[Dataset entries Boundary: Start]

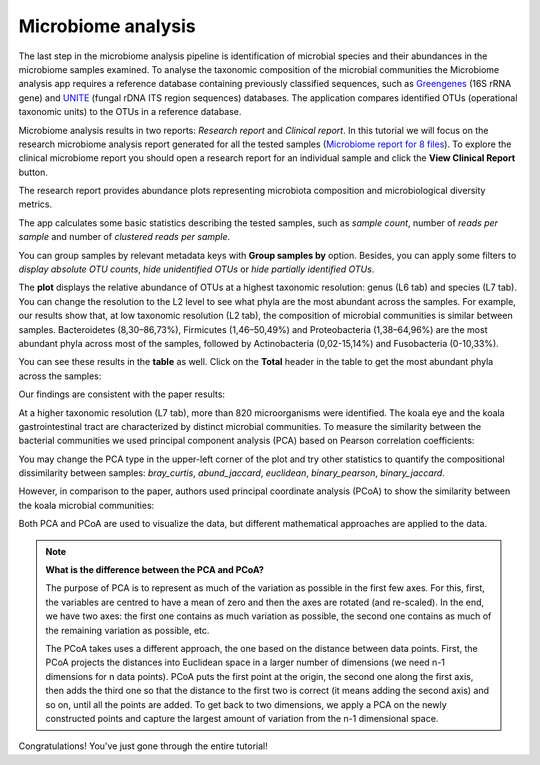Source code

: Microbiome analysis
*******************

The last step in the microbiome analysis pipeline is identification of microbial species and their
abundances in the microbiome samples examined.
To analyse the taxonomic composition of the microbial
communities the Microbiome analysis app requires a reference database containing previously classified sequences,
such as Greengenes_ (16S rRNA gene) and UNITE_ (fungal rDNA ITS region sequences) databases.
The application compares identified OTUs (operational taxonomic units) to the OTUs in
a reference database.

.. _Greengenes: http://greengenes.lbl.gov
.. _UNITE: http://www2.dpes.gu.se/project/unite/UNITE_intro.htm

.. .. Video - Microbiome Analysis step
.. .. raw:: html

..    <iframe width="640" height="360" src="" frameborder="0" allowfullscreen="1">&nbsp;</iframe>↵

Microbiome analysis results in two reports: *Research report* and *Clinical report*.
In this tutorial we will focus on the research microbiome analysis report generated for
all the tested samples (`Microbiome report for 8 files`_). To explore the clinical microbiome
report you should open a research report for an individual sample and click the **View Clinical Report** button.

.. _Microbiome report for 8 files: https://platform.genestack.org/endpoint/application/run/genestack/qiime-report?a=GSF3813067&action=viewFile

The research report provides abundance plots representing microbiota composition and microbiological
diversity metrics.

The app calculates some basic statistics describing the tested samples, such as
*sample count*, number of *reads per sample* and number of *clustered reads per sample*.

.. image:: images/Microbiome_basic_statistics.png
   :scale: 80 %

You can group samples by relevant metadata keys with **Group samples by** option.
Besides, you can apply some filters to *display absolute OTU counts*,
*hide unidentified OTUs* or *hide partially identified OTUs*.

The **plot** displays the relative abundance of OTUs at a highest taxonomic
resolution: genus (L6 tab) and species (L7 tab). You can change the resolution to
the L2 level to see what phyla are the most abundant across the samples.
For example, our results show that, at low taxonomic resolution (L2 tab), the
composition of microbial communities is similar between samples.
Bacteroidetes (8,30–86,73%), Firmicutes (1,46–50,49%) and Proteobacteria
(1,38–64,96%) are the most abundant phyla across most of the samples, followed
by Actinobacteria (0,02-15,14%) and Fusobacteria (0-10,33%).

.. image:: images/Microbiome_analysis_L2_level_plot.png

You can see these results in the **table** as well. Click on the **Total** header in the
table to get the most abundant phyla across the samples:

.. image:: images/Microbiome_analysis_L2_level_table.png

Our findings are consistent with the paper results:

.. image:: images/Microbiome_analysis_L2_level_table_paper.png

At a higher taxonomic resolution (L7 tab), more than 820 microorganisms were
identified. The koala eye and the koala gastrointestinal tract are characterized
by distinct microbial communities. To measure the similarity between the bacterial
communities we used principal component analysis (PCA) based on Pearson
correlation coefficients:

.. image:: images/Microbiome_PCA.png

You may change the PCA type in the upper-left corner of the plot and try other
statistics to quantify the compositional dissimilarity between samples:
*bray_curtis*, *abund_jaccard*, *euclidean*, *binary_pearson*, *binary_jaccard*.

However, in comparison to the paper, authors used principal coordinate analysis
(PCoA) to show the similarity between the koala microbial communities:

.. image:: images/Microbiome_PCoA.png

Both PCA and PCoA are used to visualize the data, but different mathematical
approaches are applied to the data.

.. note:: **What is the difference between the PCA and PCoA?**

          The purpose of PCA is to represent as much of the variation as
          possible in the first few axes. For this, first, the variables are
          centred to have a mean of zero and then the axes are rotated (and
          re-scaled). In the end, we have two axes: the first one contains as
          much variation as possible, the second one contains as much of the
          remaining variation as possible, etc.

          The PCoA takes uses a different approach, the one based on the
          distance between data points. First, the PCoA projects the distances
          into Euclidean space in a larger number of dimensions (we need n-1
          dimensions for n data points). PCoA puts the first point at the
          origin, the second one along the first axis, then adds the third one
          so that the distance to the first two is correct (it means adding the
          second axis) and so on, until all the points are added. To get back
          to two dimensions, we apply a PCA on the newly constructed points and
          capture the largest amount of variation from the n-1 dimensional
          space.

Congratulations! You've just gone through the entire tutorial!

[Dataset entries Boundary: End]

• Activity
Scan the records above for the word "dimensions". Show each line in which it appears.

• Solution for this exercise
          into Euclidean space in a larger number of dimensions (we need n-1
          dimensions for n data points). PCoA puts the first point at the
          to two dimensions, we apply a PCA on the newly constructed points and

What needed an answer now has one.